Saturday 12 November 2016

Awakening from the Stony Sleep

Image credit.


  William Butler Yeats (1865-1939)

       THE SECOND COMING

    Turning and turning in the widening gyre
    The falcon cannot hear the falconer;
    Things fall apart; the centre cannot hold;
    Mere anarchy is loosed upon the world,
    The blood-dimmed tide is loosed, and everywhere
    The ceremony of innocence is drowned;
    The best lack all conviction, while the worst
    Are full of passionate intensity.

    Surely some revelation is at hand;
    Surely the Second Coming is at hand.
    The Second Coming! Hardly are those words out
    When a vast image out of Spiritus Mundi
    Troubles my sight: a waste of desert sand;
    A shape with lion body and the head of a man,
    A gaze blank and pitiless as the sun,
    Is moving its slow thighs, while all about it
    Wind shadows of the indignant desert birds.

    The darkness drops again but now I know
    That twenty centuries of stony sleep
    Were vexed to nightmare by a rocking cradle,
    And what rough beast, its hour come round at last,
    Slouches towards Bethlehem to be born? 

The source.


In an interesting article, playing on W. B. Yates' famous poem of 1919, Robert Skidelsky interprets the election of Donald Trump as an event that may rejuvenate liberalism [bringing about its third coming], helping "the rough beast [a society in ideological turmoil] ... slouch[...] towards Bethlehem to be born:"

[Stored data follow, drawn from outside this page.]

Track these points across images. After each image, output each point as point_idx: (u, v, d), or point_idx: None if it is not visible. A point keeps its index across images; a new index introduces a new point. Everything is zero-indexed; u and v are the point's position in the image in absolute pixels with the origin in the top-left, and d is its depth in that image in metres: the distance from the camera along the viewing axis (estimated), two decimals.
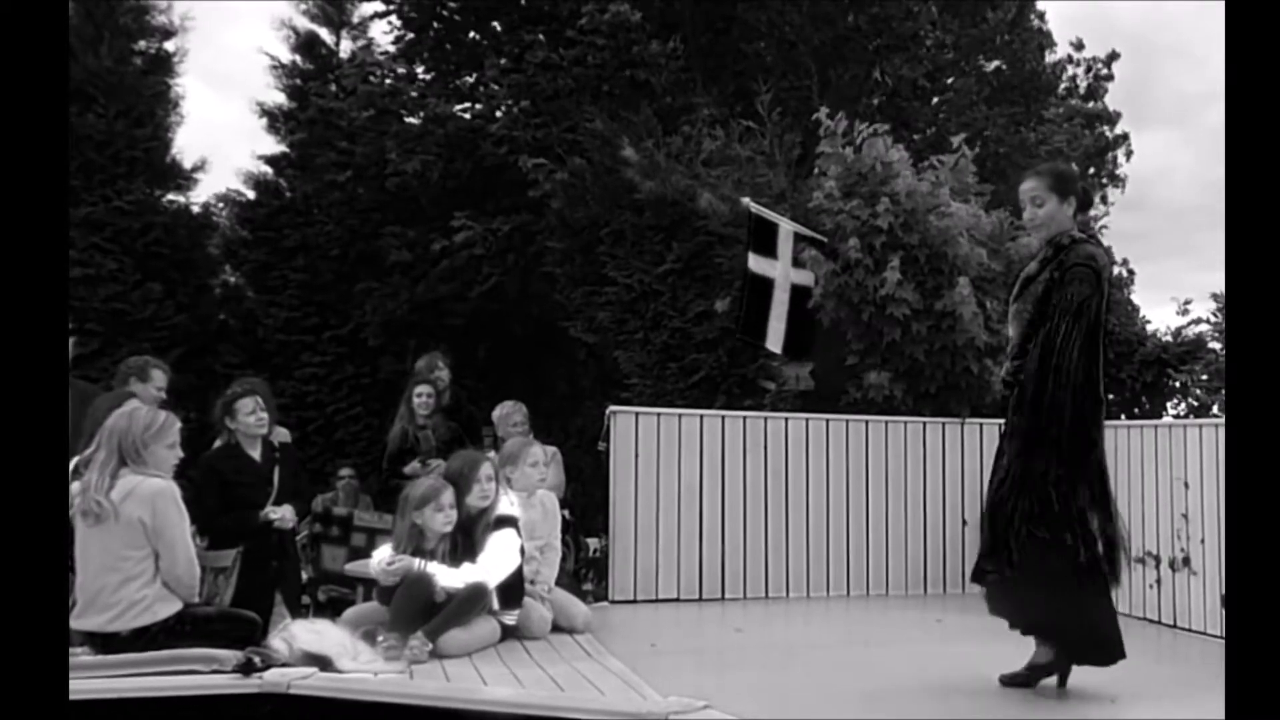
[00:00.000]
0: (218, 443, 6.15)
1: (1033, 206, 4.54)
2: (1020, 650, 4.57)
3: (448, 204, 11.70)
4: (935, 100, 13.52)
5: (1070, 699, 4.47)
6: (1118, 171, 15.66)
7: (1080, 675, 4.53)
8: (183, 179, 12.57)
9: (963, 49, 13.49)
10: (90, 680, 3.49)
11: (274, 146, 13.39)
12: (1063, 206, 4.49)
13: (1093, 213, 13.25)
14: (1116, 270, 9.45)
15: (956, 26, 13.15)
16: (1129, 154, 15.71)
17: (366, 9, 13.44)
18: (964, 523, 7.18)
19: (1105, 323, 4.46)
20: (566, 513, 7.00)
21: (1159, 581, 6.12)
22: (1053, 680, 4.50)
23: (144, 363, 6.12)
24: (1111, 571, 4.41)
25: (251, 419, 5.90)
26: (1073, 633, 4.42)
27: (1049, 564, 4.31)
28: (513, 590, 5.24)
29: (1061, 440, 4.31)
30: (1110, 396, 8.72)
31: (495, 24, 12.89)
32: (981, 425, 7.28)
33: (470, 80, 13.04)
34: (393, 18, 13.10)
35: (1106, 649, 4.44)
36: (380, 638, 4.67)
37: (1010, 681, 4.49)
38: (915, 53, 12.61)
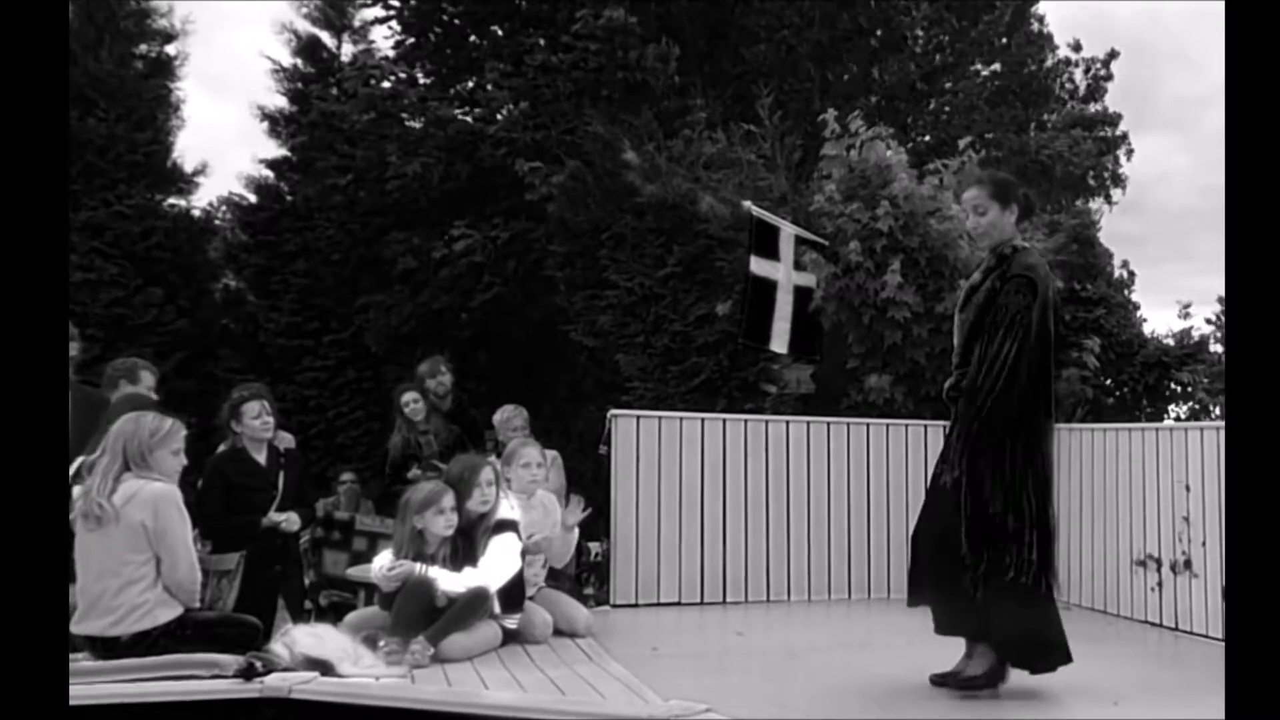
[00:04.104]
0: (222, 447, 6.15)
1: (975, 215, 4.61)
2: None
3: (448, 208, 11.70)
4: (934, 103, 13.54)
5: (1072, 699, 4.47)
6: (1120, 171, 15.64)
7: (1083, 676, 4.53)
8: (183, 183, 12.59)
9: (961, 51, 13.51)
10: (90, 686, 3.49)
11: (275, 150, 13.42)
12: (1004, 214, 4.54)
13: (1094, 210, 13.28)
14: (1117, 272, 9.45)
15: (956, 25, 13.18)
16: (1129, 153, 15.69)
17: (367, 13, 13.46)
18: None
19: (1050, 331, 4.48)
20: None
21: (1160, 584, 6.11)
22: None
23: (132, 364, 6.09)
24: (1048, 580, 4.44)
25: (257, 423, 5.91)
26: (1013, 639, 4.44)
27: (990, 577, 4.35)
28: (514, 594, 5.24)
29: (1001, 450, 4.34)
30: (1110, 400, 8.73)
31: (495, 28, 12.91)
32: None
33: (470, 84, 13.06)
34: (393, 22, 13.12)
35: (1049, 654, 4.46)
36: (381, 642, 4.67)
37: (941, 682, 4.53)
38: (911, 50, 12.64)
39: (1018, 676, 4.55)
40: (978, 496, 4.37)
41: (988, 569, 4.37)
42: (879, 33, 12.69)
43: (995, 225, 4.54)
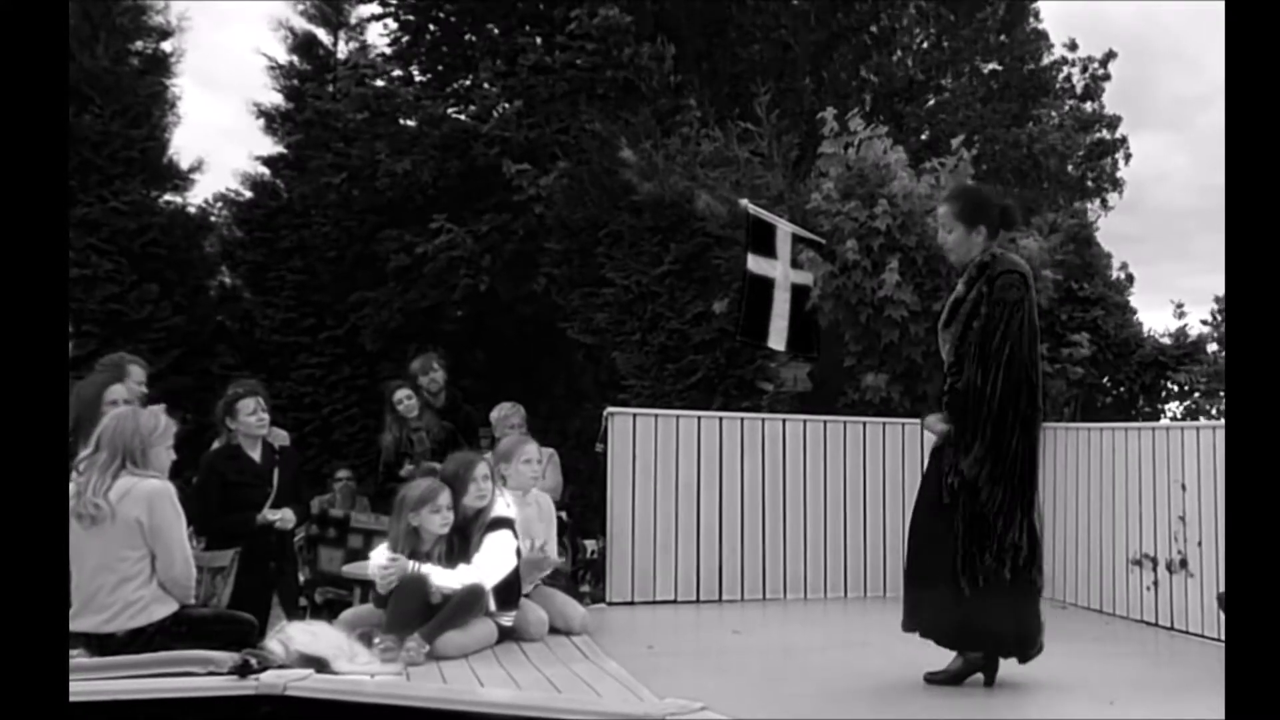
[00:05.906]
0: (217, 443, 6.13)
1: (943, 232, 4.67)
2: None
3: (441, 206, 11.70)
4: (931, 101, 13.53)
5: (1068, 698, 4.48)
6: (1117, 175, 15.60)
7: (1079, 676, 4.54)
8: (179, 179, 12.55)
9: (957, 48, 13.50)
10: (85, 682, 3.47)
11: (271, 147, 13.38)
12: (971, 234, 4.59)
13: (1089, 211, 13.28)
14: (1115, 273, 9.45)
15: (952, 21, 13.17)
16: (1128, 157, 15.65)
17: (364, 10, 13.43)
18: None
19: (1037, 326, 4.53)
20: (564, 515, 6.98)
21: (1156, 584, 6.12)
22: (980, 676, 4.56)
23: (119, 359, 6.08)
24: (1035, 575, 4.50)
25: (253, 419, 5.90)
26: (997, 635, 4.49)
27: (980, 575, 4.39)
28: (509, 591, 5.23)
29: (996, 442, 4.37)
30: (1107, 399, 8.74)
31: (491, 27, 12.89)
32: None
33: (466, 83, 13.04)
34: (389, 20, 13.10)
35: (1025, 644, 4.51)
36: (377, 639, 4.66)
37: (936, 680, 4.56)
38: (901, 43, 12.65)
39: (1013, 675, 4.56)
40: (979, 496, 4.37)
41: (983, 569, 4.39)
42: (874, 30, 12.69)
43: (960, 244, 4.61)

The second coming of liberalism represented by Roosevelt, Keynes, and the founders of the European Union has been destroyed by the economics of globalization: the pursuit of an ideal equilibrium through the free movement of goods, capital, and labor, with its conjoined tolerance of financial criminality, obscenely lavish rewards for a few, high levels of unemployment and underemployment, and curtailment of the state’s role in welfare provision. The resulting inequality of economic outcomes strips away the democratic veil that hides from the majority of citizens the true workings of power. 

The source.
See also my posts here and here.

Judging by the success of the movement's iconoclasm, Trump's regime is likely to change America and the world more than any other presidency has in a long time. Trumps' election has already cracked the collar of political correctness irrevocably. It is a mighty challenge to the political status quo; let us hope that it will be a healthy shock bringing much needed movement to stagnant minds. Let us hope that it will expedite fresher thinking and welcome renewal in the major factions of politics.